Ki Teitzei/Deuteronomy 21:10–25:19
Seventy-four of the Torah’s 613 commandments
(mitzvot) are in the Parshah of Ki Teitzei. These include the laws of
the beautiful captive, the inheritance rights of the firstborn, the wayward and
rebellious son, burial and dignity of the dead, returning a lost object, sending
away the mother bird before taking her young, the duty to erect a safety
fence around the roof of one’s home, and the various forms of kilayim (forbidden plant and animal hybrids).
Also recounted are the judicial procedures and
penalties for adultery, for the rape or seduction of an unmarried girl, and for
a husband who falsely accuses his wife of infidelity. The following cannot marry
a person of Jewish lineage: a mamzer (someone
born from an adulterous or incestuous relationship); a male of Moabite or
Ammonite descent; a first- or second-generation Edomite or Egyptian.

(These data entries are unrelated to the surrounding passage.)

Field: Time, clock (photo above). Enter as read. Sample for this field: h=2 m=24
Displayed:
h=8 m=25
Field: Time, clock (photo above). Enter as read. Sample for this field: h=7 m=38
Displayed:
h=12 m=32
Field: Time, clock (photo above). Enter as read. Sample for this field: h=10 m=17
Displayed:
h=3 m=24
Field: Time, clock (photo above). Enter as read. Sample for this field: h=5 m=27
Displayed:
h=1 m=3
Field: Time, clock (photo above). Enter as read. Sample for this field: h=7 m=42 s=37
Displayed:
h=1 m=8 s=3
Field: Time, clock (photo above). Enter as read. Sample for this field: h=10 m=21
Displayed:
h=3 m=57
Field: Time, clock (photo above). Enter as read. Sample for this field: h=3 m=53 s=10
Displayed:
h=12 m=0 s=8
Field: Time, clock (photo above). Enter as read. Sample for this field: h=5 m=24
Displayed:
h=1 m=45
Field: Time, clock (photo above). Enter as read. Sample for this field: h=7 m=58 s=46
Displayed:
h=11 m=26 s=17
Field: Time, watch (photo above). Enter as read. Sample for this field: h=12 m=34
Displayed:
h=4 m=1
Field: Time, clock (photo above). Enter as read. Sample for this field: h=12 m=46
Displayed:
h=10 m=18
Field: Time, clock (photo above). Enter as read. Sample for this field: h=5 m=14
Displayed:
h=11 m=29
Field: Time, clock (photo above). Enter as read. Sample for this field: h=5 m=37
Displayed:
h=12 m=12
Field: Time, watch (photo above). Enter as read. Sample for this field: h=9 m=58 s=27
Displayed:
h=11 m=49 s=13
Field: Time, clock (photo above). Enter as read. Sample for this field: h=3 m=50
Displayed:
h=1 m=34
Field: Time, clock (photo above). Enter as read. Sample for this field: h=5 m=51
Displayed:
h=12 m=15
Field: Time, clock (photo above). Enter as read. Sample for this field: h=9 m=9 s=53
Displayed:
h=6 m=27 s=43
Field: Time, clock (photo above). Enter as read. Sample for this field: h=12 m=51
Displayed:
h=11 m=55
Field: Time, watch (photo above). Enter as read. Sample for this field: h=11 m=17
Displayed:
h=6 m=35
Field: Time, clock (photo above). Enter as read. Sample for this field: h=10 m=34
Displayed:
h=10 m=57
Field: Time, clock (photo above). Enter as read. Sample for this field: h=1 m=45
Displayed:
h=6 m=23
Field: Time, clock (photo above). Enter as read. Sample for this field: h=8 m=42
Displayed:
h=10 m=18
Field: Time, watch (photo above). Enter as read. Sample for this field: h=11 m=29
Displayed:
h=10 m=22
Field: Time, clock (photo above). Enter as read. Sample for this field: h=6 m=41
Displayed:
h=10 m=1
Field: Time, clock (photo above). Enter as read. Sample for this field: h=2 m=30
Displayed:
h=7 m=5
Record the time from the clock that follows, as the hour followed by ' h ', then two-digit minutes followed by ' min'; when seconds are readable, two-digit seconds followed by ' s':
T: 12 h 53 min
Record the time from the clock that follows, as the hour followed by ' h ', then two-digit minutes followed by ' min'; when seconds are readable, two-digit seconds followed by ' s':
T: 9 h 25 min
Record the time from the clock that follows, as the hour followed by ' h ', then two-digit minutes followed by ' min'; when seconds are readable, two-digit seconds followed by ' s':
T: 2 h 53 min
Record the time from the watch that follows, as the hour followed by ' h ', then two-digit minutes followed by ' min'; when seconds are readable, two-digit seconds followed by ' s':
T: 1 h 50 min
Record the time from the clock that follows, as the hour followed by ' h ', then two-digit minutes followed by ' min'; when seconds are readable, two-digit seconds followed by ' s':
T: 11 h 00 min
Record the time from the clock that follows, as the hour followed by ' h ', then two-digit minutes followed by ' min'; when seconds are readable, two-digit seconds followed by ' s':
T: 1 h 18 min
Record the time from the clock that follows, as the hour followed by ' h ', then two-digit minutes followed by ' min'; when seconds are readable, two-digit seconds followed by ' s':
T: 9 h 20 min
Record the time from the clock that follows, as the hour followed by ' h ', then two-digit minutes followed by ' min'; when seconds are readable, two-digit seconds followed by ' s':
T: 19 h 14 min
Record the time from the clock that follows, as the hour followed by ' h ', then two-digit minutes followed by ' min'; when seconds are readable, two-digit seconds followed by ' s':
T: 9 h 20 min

Our Parshah also includes laws governing the purity
of the military camp; the prohibition against turning in an escaped slave; the
duty to pay a worker on time, and to allow anyone working for you—man or
animal—to “eat on the job”; the proper treatment of a debtor, and the
prohibition against charging interest on a loan; the laws of divorce (from which
are also derived many of the laws of marriage); the penalty of thirty-nine
lashes for transgression of a Torah prohibition; and the procedures foryibbum (“levirate marriage”) of the wife of a
deceased childless brother, or chalitzah (“removing of the shoe”) in the case that
the brother-in-law does not wish to marry her.
Ki Teitzei concludes with the obligation
to remember “what Amalek did to you on the road, on your way out of Egypt.”